=== TASK TO COMPLETE ===
Please count the lines in the listing below that contain the string "đồng", and give only the number.
--- TASK MATERIAL Enclosed Below ---
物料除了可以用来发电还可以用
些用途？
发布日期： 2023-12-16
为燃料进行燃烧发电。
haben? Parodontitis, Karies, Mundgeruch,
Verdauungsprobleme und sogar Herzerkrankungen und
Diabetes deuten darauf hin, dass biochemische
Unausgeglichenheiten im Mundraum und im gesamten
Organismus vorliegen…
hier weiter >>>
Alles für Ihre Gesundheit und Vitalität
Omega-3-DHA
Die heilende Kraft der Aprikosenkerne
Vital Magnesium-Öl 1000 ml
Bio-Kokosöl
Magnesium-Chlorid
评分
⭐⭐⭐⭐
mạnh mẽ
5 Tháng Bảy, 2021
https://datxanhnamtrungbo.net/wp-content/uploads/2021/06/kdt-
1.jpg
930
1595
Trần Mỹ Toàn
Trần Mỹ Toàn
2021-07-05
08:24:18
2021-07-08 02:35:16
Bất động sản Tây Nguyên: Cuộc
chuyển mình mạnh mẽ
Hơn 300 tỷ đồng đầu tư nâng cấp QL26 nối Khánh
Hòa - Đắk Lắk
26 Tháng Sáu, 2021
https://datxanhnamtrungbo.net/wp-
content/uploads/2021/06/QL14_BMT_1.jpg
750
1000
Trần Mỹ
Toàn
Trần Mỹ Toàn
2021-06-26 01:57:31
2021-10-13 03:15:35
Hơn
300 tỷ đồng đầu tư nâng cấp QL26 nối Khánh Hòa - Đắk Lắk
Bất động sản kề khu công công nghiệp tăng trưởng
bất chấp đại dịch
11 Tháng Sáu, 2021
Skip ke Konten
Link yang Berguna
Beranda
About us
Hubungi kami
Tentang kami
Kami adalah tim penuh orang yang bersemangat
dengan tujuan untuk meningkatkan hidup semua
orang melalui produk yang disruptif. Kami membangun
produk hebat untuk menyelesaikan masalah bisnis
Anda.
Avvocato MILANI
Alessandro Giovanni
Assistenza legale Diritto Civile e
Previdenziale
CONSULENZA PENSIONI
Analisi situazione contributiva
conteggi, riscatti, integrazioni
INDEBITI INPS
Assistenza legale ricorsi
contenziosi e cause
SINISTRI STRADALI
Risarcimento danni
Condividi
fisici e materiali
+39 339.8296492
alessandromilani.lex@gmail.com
--- End of Enclosed TASK MATERIAL ---
=== EXPECTED ANSWER ===
2